Для второй половины 20-х годов характерны попытки критически разобраться в ближайшем наследстве, сочетать формальную традицию акмеизма с символизмом — с тем, что было в нем о «вечной» теме — о любви, о смерти, о Боге.
Третьим — и самым важным этапом подготовительного периода 20-х годов сделался вопрос об отношении к жизни, к совершившейся катастрофе, к метафизической сущности человека.
Ритм нараставшей катастрофы, выразителем которого перед революцией явился Блок, после уже совершившейся катастрофы, требовал других предчувствий. Как выйти из тупика, в котором оказался послереволюционный человек, на опыте испытавший крушение всех тех ценностей, которыми вдохновлялись предшествующие поколения?
Поэзия Гумилева, как реакция против символизма, как утверждение простой и здоровой жизни на время увлекла многих. Но трещина, образовавшаяся в душах «детей страшных лет России», отравленность пережитым, невозможность забыть о гибели, о смерти, и сознание, что образовавшуюся в душах пустоту уже не заполнить одними словами и красивыми образами, отвращение от риторики и неискренности — вот истоки того ощущения, которое сделалось общим в начале 30-х годов.
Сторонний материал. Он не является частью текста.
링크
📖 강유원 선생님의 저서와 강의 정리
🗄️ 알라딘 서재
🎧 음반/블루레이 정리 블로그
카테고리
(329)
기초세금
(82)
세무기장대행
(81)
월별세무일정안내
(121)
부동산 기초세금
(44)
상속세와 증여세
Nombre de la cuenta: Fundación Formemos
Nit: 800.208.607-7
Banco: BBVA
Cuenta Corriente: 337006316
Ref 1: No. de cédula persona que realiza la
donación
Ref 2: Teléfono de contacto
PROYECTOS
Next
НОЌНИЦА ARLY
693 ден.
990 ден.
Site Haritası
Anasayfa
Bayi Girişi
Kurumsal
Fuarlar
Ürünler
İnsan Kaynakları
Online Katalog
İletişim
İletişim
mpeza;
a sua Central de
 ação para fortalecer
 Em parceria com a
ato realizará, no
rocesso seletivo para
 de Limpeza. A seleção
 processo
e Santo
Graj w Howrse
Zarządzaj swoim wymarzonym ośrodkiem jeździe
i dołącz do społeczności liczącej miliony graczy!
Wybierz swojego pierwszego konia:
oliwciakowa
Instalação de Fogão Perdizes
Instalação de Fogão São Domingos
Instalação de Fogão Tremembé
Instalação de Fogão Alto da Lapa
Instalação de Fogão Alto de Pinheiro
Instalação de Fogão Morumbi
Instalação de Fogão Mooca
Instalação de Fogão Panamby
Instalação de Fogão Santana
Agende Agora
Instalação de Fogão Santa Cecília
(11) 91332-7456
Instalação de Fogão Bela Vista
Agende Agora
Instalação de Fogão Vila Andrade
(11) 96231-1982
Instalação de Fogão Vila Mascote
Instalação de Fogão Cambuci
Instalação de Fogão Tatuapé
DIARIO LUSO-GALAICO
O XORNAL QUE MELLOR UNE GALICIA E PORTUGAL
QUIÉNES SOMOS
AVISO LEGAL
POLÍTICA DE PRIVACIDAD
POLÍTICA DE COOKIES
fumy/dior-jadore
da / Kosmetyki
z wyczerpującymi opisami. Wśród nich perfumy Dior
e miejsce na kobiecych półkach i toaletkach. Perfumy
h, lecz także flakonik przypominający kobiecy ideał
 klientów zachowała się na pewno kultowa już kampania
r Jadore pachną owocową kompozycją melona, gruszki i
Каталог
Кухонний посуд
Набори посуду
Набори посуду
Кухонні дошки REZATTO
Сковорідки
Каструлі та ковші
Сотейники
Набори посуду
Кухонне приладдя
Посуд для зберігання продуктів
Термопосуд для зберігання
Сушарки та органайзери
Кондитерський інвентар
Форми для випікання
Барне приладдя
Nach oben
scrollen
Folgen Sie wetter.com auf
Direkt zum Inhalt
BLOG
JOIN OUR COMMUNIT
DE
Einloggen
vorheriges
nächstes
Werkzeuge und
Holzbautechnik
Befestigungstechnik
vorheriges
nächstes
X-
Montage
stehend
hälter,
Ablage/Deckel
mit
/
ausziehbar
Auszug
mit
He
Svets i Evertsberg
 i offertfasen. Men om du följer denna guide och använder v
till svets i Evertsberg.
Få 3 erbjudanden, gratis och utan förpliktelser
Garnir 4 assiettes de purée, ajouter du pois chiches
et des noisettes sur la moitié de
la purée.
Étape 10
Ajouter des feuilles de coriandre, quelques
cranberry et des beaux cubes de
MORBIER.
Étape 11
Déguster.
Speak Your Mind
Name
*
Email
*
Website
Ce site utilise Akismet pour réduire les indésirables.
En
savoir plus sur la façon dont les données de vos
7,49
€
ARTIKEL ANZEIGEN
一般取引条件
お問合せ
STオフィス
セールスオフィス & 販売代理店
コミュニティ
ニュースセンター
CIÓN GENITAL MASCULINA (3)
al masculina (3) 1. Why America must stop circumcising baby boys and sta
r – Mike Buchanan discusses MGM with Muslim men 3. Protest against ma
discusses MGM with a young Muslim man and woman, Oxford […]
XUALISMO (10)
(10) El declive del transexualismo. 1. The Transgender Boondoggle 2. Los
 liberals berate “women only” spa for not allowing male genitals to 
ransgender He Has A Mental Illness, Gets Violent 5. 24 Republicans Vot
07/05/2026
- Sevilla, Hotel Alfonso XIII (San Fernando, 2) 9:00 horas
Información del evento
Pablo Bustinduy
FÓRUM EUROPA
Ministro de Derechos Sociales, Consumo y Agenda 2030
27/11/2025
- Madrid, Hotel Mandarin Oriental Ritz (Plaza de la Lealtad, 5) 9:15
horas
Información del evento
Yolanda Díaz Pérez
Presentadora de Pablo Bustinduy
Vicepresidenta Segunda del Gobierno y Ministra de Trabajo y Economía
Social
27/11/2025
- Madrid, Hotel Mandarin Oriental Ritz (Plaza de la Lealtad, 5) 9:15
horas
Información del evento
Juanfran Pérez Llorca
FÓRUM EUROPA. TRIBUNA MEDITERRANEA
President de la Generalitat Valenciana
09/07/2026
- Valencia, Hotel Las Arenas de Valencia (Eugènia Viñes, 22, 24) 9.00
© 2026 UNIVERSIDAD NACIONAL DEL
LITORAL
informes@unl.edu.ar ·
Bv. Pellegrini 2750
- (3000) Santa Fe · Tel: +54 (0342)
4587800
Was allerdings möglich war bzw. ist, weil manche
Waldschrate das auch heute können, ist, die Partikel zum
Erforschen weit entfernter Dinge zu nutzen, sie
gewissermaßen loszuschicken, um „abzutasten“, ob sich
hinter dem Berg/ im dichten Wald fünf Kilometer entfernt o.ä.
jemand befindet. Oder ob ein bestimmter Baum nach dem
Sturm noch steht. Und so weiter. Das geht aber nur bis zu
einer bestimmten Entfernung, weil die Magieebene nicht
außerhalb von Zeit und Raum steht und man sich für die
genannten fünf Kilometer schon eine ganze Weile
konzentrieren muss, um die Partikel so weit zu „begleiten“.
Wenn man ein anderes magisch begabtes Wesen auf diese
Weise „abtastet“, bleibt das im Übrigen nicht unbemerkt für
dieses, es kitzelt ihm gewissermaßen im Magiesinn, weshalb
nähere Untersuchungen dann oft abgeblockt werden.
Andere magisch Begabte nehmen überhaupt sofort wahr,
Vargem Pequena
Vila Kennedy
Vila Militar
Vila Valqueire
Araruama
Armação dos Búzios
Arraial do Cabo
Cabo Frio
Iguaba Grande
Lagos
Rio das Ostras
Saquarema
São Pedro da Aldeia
Это ощущение пришло отовсюду.
Никто специально не стремился его утверждать, никто не хотел объявлять о «новом течении». Оно появилось почти что одновременно у самых различных — человечески и творчески, людей. Оно было в воздухе, в самой атмосфере начавшегося десятилетия.
Почему атмосфера 30-х годов возникла так неожиданно, казалось бы, среди общего расхождения и разноголосицы?
Почему споры умолкли сами собой и самые удаленные друг от друга люди вдруг оказались согласными?